Ironically, Chase and Hodgson say they continue to be contacted by other groups “as a well as a couple other cities and counties about what we’re doing,” Hodgson says. “But for now, we really want to focus on the City of Sacramento because that’s where we live and work.” He says “a number of major business and neighborhood organizations are now getting involved and will be communicating to the city their support of using our design plans for some of the 21 sites.”

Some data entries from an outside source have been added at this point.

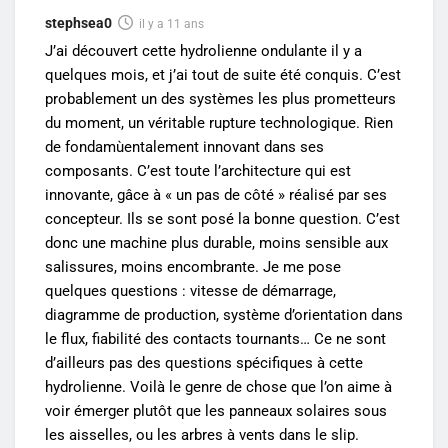
stephsea0
il y a 11 ans
J’ai découvert cette hydrolienne ondulante il y a
quelques mois, et j’ai tout de suite été conquis. C’est
probablement un des systèmes les plus prometteurs
du moment, un véritable rupture technologique. Rien
de fondamùentalement innovant dans ses
composants. C’est toute l’architecture qui est
innovante, gâce à « un pas de côté » réalisé par ses
concepteur. Ils se sont posé la bonne question. C’est
donc une machine plus durable, moins sensible aux
salissures, moins encombrante. Je me pose
quelques questions : vitesse de démarrage,
diagramme de production, système d’orientation dans
le flux, fiabilité des contacts tournants… Ce ne sont
d’ailleurs pas des questions spécifiques à cette
hydrolienne. Voilà le genre de chose que l’on aime à
voir émerger plutôt que les panneaux solaires sous
les aisselles, ou les arbres à vents dans le slip.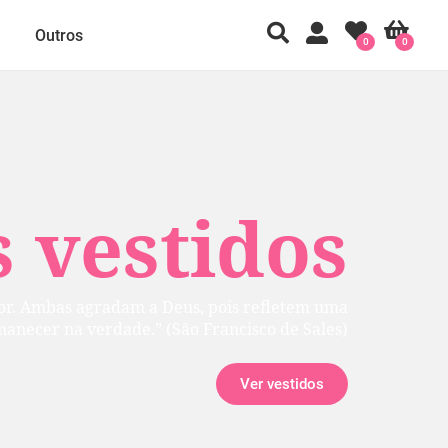
Outros
0
0
 vestidos
rior. Ambas agradam a Deus, pois refletem uma
manecer na verdade.” (São Francisco de Sales)
Ver vestidos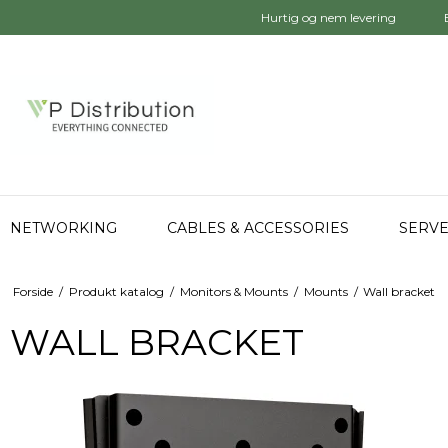
Hurtig og nem levering
NETWORKING
CABLES & ACCESSORIES
SERVE
Forside
/
Produkt katalog
/
Monitors & Mounts
/
Mounts
/
Wall bracket
WALL BRACKET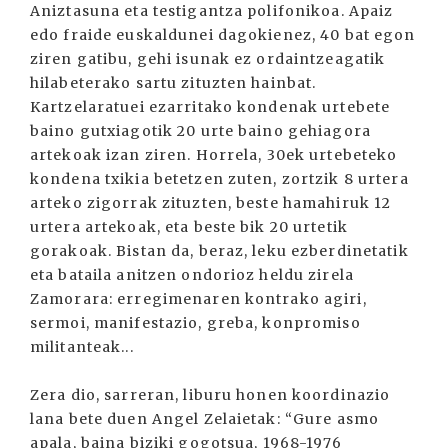
Aniztasuna eta testigantza polifonikoa. Apaiz
edo fraide euskaldunei dagokienez, 40 bat egon
ziren gatibu, gehi isunak ez ordaintzeagatik
hilabeterako sartu zituzten hainbat.
Kartzelaratuei ezarritako kondenak urtebete
baino gutxiagotik 20 urte baino gehiagora
artekoak izan ziren. Horrela, 30ek urtebeteko
kondena txikia betetzen zuten, zortzik 8 urtera
arteko zigorrak zituzten, beste hamahiruk 12
urtera artekoak, eta beste bik 20 urtetik
gorakoak. Bistan da, beraz, leku ezberdinetatik
eta bataila anitzen ondorioz heldu zirela
Zamorara: erregimenaren kontrako agiri,
sermoi, manifestazio, greba, konpromiso
militanteak...
Zera dio, sarreran, liburu honen koordinazio
lana bete duen Angel Zelaietak: “Gure asmo
apala, baina biziki gogotsua, 1968-1976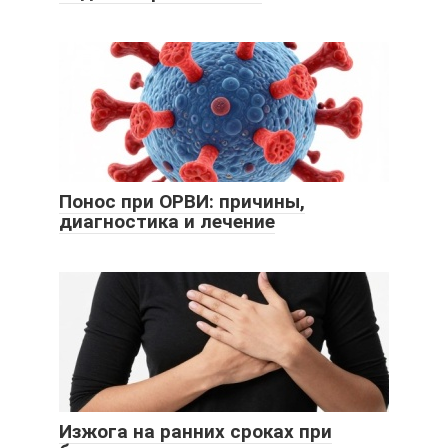
Понос при ОРВИ: причины,
диагностика и лечение
Изжога на ранних сроках при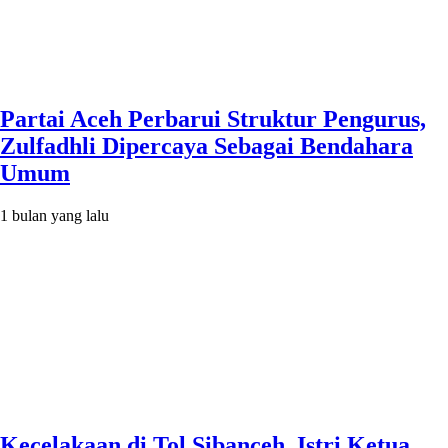
Partai Aceh Perbarui Struktur Pengurus,
Zulfadhli Dipercaya Sebagai Bendahara
Umum
1 bulan yang lalu
Kecelakaan di Tol Sibanceh, Istri Ketua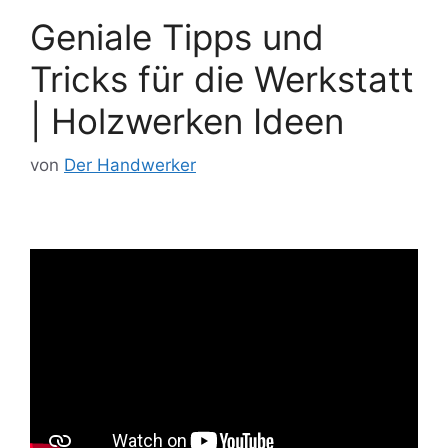
Geniale Tipps und
Tricks für die Werkstatt
| Holzwerken Ideen
von
Der Handwerker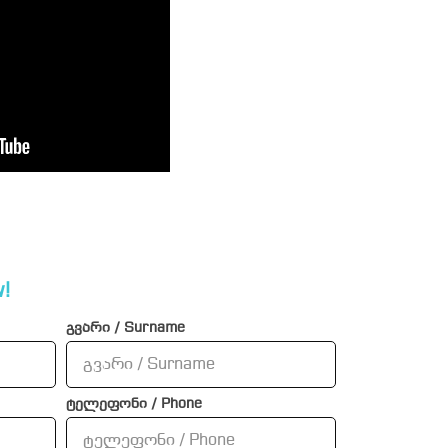
!
გვარი / Surname
ტელეფონი / Phone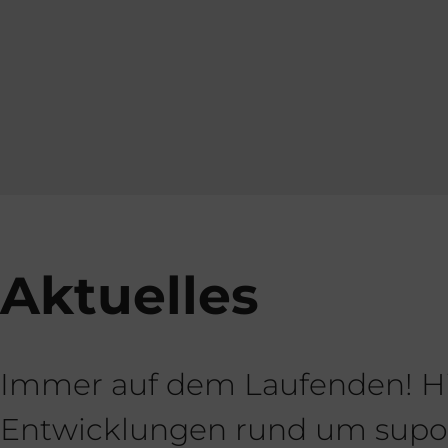
Aktuelles
Immer auf dem Laufenden! Hie
Entwicklungen rund um suport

“Our group believes if a site is ready to go—no physical issues, utilities are readily available, land is tied up, no issues with CEQA (the California Environmental Quality Act)—then a 50- to 100-unit housing unit could be up in six months or less, Hodgson says. “The city is supposed to be building up to 4000 or more units of this type of supportive housing but at their current rate that will never happen.”
So, I imagine do businesses, residents, visitors, elected officials and—lest we continue to forget, ignore or simply hide them—the homeless.